My throat burned. I whispered, almost pleading, “Please… I didn’t understand. I swear.”
He studied me—not for truth, but for how useful my fear could be. Then his hand came up.
The slap landed hard. Fire bloomed across my cheek, a sharp taste of iron flooding my mouth. I flinched, tears gathering faster than I could stop them, and my hair spilled forward, shielding my face.
He caught my chin with two fingers, lifting my face toward him. The touch was almost gentle.
The control behind it wasn’t.
“You’re lucky,” he said quietly. Lucky? My cheek burned, my chest ached, and yet the word felt like a threat.
I swallowed, defiance sparking despite the pain. “Lucky… for what? That I’m still standing?”

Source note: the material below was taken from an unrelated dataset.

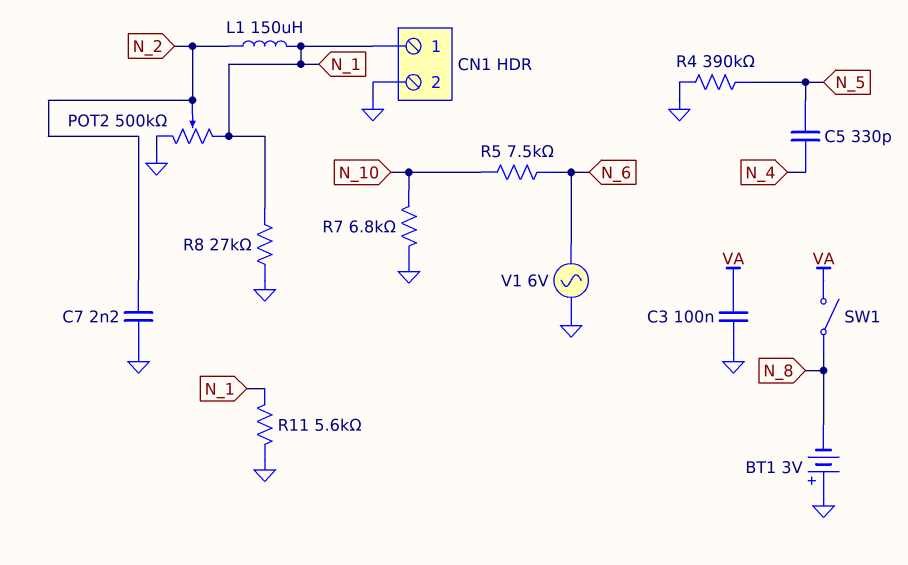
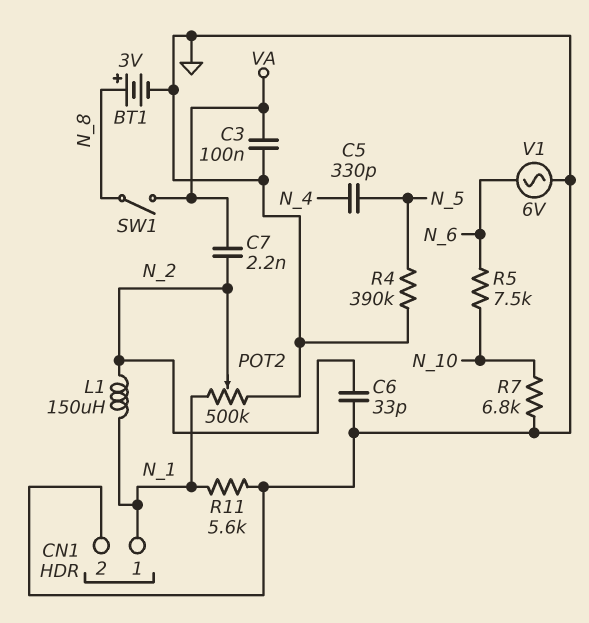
BT1: 3V (plus GND, minus N_8) -> 3V (plus N_8, minus GND)
C6: none -> 33pF (GND, N_2)
C7: 2.2nF (GND, N_2) -> 2.2nF (N_2, VA)
R8: 27k (GND, N_1) -> none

He tilted his head, amusement flashing.
“For the moment. But your choices… they’re catching up to you.”
The room seemed smaller, the shadows longer. Every breath I took felt measured, every blink dangerous. But I refused to shrink.
“I'll—”
“You know you’re standing here,” he continued cutting me short, “because I haven’t decided what you are yet.”
My stomach dropped.
Damien cleared his throat. “Boss, do you want me to—”
“No.” Carlino never looked away from me. “She needs to understand.” He released my chin and stepped back, reclaiming the space between us like it had never been breached.
“This is your punishment.”
My heart stuttered.
“You will not leave your room without permission,” he said evenly. “Not for food. Not for air. Not for curiosity.” His tone sharpened. “Guards will be stationed outside your door at all times.”
My breathing turned shallow. Trapped.
“You’ll be escorted everywhere,” he continued, “even inside my own house.” Damien gave a single nod. Law accepted.
“And tomorrow,” Carlino added, “you’ll attend the election with me.”
I looked up sharply. “Tomorrow?”
“Yes.” His gaze hardened. “You wanted to see my world. You’ll see it from where I can watch you.”
Damien frowned. “Is that wise, Padrone?”
Carlino’s lips curved faintly. “It’s instructive.”
His eyes returned to me—slow, assessing. Then, without warning, his hands shot up and clamped around my throat.
I gasped, instinctively clawing at his arms. He didn’t move. “Disobey me again,” he said, voice low, stripped of warmth, “and we won’t be counting next time.”
Something cold settled deep in my bones. When he released me, my knees nearly buckled. I caught myself just in time, dragging air into my lungs in burning, desperate pulls.
I straightened.
Even shaking, I lifted my chin. “Then don’t mistake silence for obedience,” I said hoarsely.
For a moment, something flickered in his eyes—interest, maybe. Then it vanished.
Damien opened the door. I stumbled past him, each step unsteady, heart pounding too loud in my ears. The door clicked shut behind me.
Carlino’s voice followed—calm, absolute, as if nothing had happened. “Lock her floor tonight.”
That was when it settled.
There was no mercy here. No exaggeration. Every word, every threat—he meant them.
He wasn’t pretending to be the devil. He simply didn’t bother hiding it.